Number of deer harvested and violations decline significantly, says MNR

Tom Sasvari

The Recorder

MANITOULIN—Not only did the number of deer harvested during this past week’s annual deer gun hunt on Manitoulin Island decrease significantly, the number of hunting violation charges laid by the Ministry of Natural Resources (MNR) also went down dramatically.

“The hunt was a little slower this year as there were not as many hunters and the number of charges are down,” said MNR Conservation Officer (CO) Jeff Horula on Monday. While the 2010 hunt saw about 50 charges laid by the MNR, “this year we laid 33 charges, making 467 hunter contacts.”

The bulk of the charges laid by the six COs stationed on Manitoulin for this year’s hunt were for “mistaken sets of animals with button bucks tagged with (antlerless deer tags),” said Mr. Horula. “There were also a lot of safety related charges, with hunter,s for instance, having loaded firearms in their vehicles and loaded firearms at night.”

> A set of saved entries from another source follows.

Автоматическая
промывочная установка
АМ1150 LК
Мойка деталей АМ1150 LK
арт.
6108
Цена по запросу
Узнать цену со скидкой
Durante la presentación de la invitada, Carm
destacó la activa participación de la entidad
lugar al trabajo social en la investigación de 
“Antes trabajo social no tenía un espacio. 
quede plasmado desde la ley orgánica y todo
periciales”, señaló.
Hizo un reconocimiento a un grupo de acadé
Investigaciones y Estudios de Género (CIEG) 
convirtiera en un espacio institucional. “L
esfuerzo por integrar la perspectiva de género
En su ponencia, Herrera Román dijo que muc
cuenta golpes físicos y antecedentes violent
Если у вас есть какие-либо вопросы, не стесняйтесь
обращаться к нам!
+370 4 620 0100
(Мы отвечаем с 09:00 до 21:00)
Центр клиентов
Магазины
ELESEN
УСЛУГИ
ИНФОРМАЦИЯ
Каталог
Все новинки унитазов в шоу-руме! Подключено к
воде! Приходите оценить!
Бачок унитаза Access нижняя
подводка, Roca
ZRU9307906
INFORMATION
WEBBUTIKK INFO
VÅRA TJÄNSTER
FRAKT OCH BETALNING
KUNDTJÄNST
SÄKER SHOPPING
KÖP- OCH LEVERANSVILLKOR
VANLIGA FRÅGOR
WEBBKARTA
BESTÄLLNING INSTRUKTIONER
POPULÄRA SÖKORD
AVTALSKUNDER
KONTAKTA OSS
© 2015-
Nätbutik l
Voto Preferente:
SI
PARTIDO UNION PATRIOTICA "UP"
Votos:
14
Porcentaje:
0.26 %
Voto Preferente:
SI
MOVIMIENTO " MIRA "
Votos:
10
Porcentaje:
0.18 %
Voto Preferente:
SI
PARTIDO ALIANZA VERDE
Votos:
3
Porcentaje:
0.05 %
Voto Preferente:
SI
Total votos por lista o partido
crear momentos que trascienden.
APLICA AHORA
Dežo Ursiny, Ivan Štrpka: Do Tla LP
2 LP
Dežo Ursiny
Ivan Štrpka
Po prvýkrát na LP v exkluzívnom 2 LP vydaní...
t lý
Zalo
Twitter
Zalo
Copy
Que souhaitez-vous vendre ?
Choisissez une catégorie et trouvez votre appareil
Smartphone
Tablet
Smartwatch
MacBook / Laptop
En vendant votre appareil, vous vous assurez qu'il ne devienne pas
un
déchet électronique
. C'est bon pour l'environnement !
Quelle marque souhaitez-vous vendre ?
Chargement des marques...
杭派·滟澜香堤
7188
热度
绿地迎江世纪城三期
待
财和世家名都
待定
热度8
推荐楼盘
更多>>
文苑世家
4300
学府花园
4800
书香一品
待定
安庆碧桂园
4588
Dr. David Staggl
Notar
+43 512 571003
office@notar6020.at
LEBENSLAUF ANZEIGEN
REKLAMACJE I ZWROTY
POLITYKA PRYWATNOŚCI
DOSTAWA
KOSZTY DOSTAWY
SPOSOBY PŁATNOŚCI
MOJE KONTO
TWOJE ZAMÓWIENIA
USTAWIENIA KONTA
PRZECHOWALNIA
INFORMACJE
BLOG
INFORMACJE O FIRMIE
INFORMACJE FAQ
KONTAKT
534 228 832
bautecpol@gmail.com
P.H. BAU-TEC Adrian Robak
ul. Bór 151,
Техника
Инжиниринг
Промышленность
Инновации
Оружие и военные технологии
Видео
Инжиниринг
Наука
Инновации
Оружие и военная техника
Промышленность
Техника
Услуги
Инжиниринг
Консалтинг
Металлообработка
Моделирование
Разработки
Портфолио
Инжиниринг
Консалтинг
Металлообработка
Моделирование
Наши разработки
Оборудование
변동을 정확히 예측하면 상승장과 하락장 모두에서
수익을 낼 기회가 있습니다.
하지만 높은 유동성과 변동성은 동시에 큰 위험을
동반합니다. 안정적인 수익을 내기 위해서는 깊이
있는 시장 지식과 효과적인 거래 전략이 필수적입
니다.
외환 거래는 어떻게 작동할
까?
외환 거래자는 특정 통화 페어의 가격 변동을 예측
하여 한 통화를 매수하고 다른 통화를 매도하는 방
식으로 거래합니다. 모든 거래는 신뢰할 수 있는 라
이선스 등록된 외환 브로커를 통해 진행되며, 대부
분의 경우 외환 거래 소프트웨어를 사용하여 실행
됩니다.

There was only one report of a hunter missing (eventually found) and there were no injuries reported during this year’s hunt, said Mr. Horula. “The great news about this year’s hunt is that people are getting the message to not be drinking in drinking alcohol in public places or having open alcohol in their vehicles. We had zero liquor licence act charges during the hunt, which is a good change.”

However, “we did investigate six cases of deer having been shot and left to spoil,” continued Mr. Horula. “This is a huge concern,” he said, which is caused, “mostly by hunters misidentifying their target and walking away or never bothering to follow up and look for a deer they have shot at. This is a real concern for us, fortunately we were able to recover five of the deer in time and donated them to organizations like the UCCMM (United Chiefs and Councils of M’Nidoo M’Nising) to provide to elders, and some of the meat was provided to other needy families in the area.”

“There were definitely not as many hunters around this year, and the ones we talked to only saw some deer, or in the case of several camps they saw nothing during the week,” stated Mr. Horula.

As for the physical condition of the deer herd, “the animals are in good shape, they are really healthy,” continued Mr. Horula. “There are lots of bucks around.”

However, Mr. Horula said from what the COs saw and heard from hunters, there are not as many deer around. “Generally the consensus we found everywhere is that the number of deer is down. Some camps said they did not see anything or even any signs of deer being around. It would be interesting to know the actual cause.”

“I know some camps last year passed on 30 deer to get a larger deer, a buck, but this year we heard of many cases where they would see a deer on the first morning of the hunt and nothing after that,” said Mr. Horula.

The weather conditions were also favourable to the annual hunt, said Mr. Horula. “It was cool enough that the deer would move around into different areas, but there were not as many around as there used to be.”